US officials, including then-ambassador Zalmay Khalilzad, played a key mediating role, pressing for compromise to meet Washington’s deadlines.
“It was a very difficult period,” Mr Khalilzad told The National. “The election had been boycotted by a significant part of the Iraqi community, the Sunni Arabs, there was a lot of violence taking place and the country was polarised."
There were fears of rising sectarianism and division across the country and the “judgment was that there was a need for a national reconciliation, and the constitution could be a national compact” he added. “It was a challenge, a significant challenge."
The US role, Mr Khalilzad said, was to push for a broad agreement “in terms of participation in drafting and in terms of the support for it”. He at times found himself “shuttling between different communities to push for everybody being included”.
Within months, political rivals engaged in intense discussions to reach a compromise, producing a text that, although ambitious and ambiguous, designed a patchwork of promises to satisfy everyone and no one.
More differences arose during the process between Shiites, Sunnis and Kurds. Top among them were federalism, oil and control of resources between Baghdad and the regions, religion and law, personal statues, minority rights and territories claimed by the Kurds, known as disputed lands. Issues that to this day remain a point of contention that undermine the very notion of federalism the constitution had enshrined.
The legislation legally recognised Kurdish autonomy within the framework of an Iraqi federal state. In the past 20 years, many of the disputes between the authorities in Baghdad and Erbil, capital of Iraq's semi-autonomous Kurdish region, are rooted in the constitution, with each side accusing the other of breaching the terms.
“Each party focused on its rights in this constitution more than its obligation,” prominent Shiite cleric Ammar Al Hakim said at last week's Middle East Research Institute panel.

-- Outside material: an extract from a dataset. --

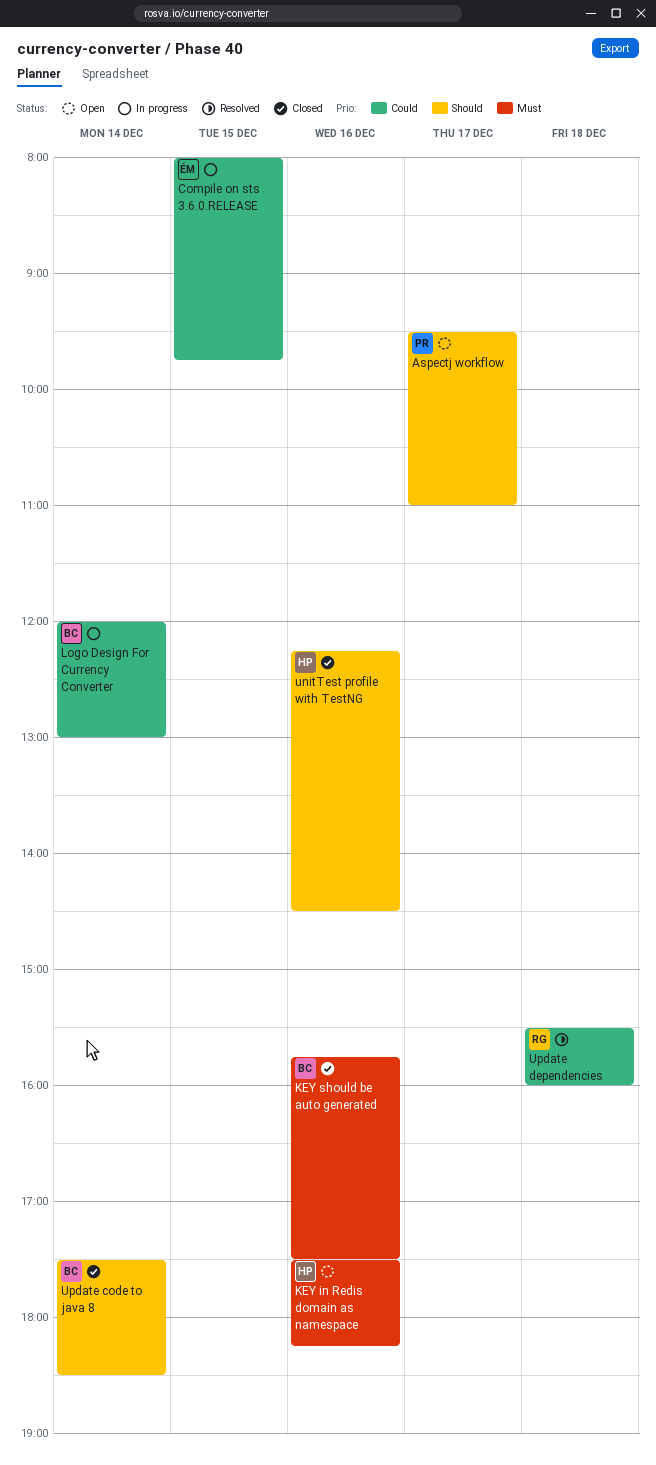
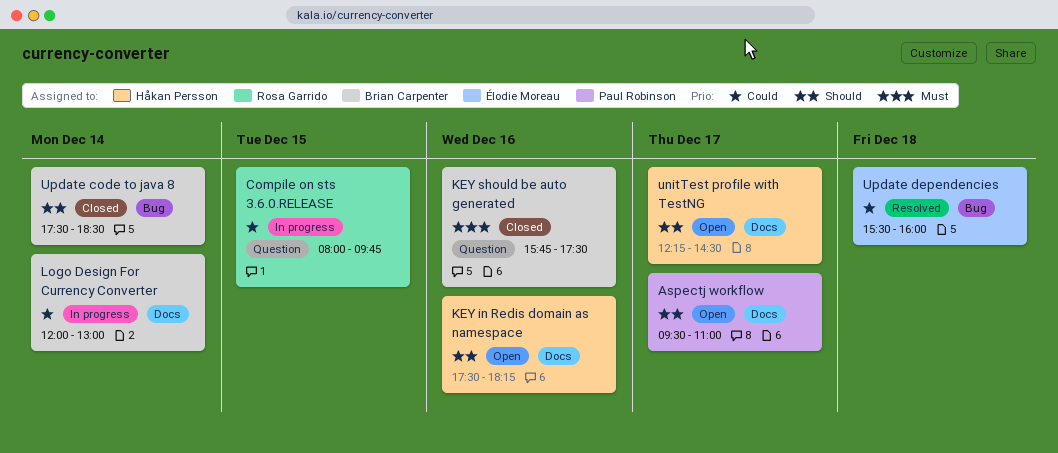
Compile on sts 3.6.0.RELEASE, owner: Élodie Moreau -> Rosa Garrido
KEY in Redis domain as namespace, priority: Must -> Should
unitTest profile with TestNG, status: Closed -> Open
unitTest profile with TestNG, day: Dec 16 -> Dec 17
Update dependencies, owner: Rosa Garrido -> Élodie Moreau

“You find each component focusing on specific articles and discussing them without paying attention to other articles that might be an obligation towards the other partner,” said Mr Al Hakim, whose late father Abdul Aziz Al Hakim had a senior role in drafting the constitution.
Over the past two decades, some of the issues have proven difficult to enforce as the constitution stipulates and remain pending, such as the federal oil and gas law. Others have been settled but only after lengthy discussions and through compromise.

'Foreign actor'
In recent years, a growing number of Iraqi politicians, including some who had fought for it, have openly criticised the constitution, blaming it for many of the country’s chronic political and economic problems.
The constitution stipulates that a committee needs to be formed by parliament after the referendum to consider amendments to its text. It sets the mechanism that eventually requires approval by both parliament and a national referendum. That committee was indeed established but recommendations were shelved due to deep disagreements.
In October 2019, public frustration boiled over when thousands of young Iraqis took to the streets demanding an end to the political order, and amending the constitution was one of their demands. Then, a committee was also formed to look into amending the constitution in order to contain the protests but that never materialised.
“We are for a new political and social contract,” Mr Al Hakim said. “This requires reviewing the constitution and ensuring that its provisions are consistent with the developments that Iraq has witnessed over the past 20 years." Any amendments, he stressed, should be “negotiated through consensus”.
That suggestion did not resonate with Baghdad businessman Ali Hameed. “How can the one who caused the problem and benefited from it bring about a solution?” the 38-year-old said.
“First, young people need to rethink their approach to elections, both in terms of voting and running, to get a seat at the political table."
After that, he said, the push for change can start but it will “likely require a foreign actor as was the case when the constitution was written”.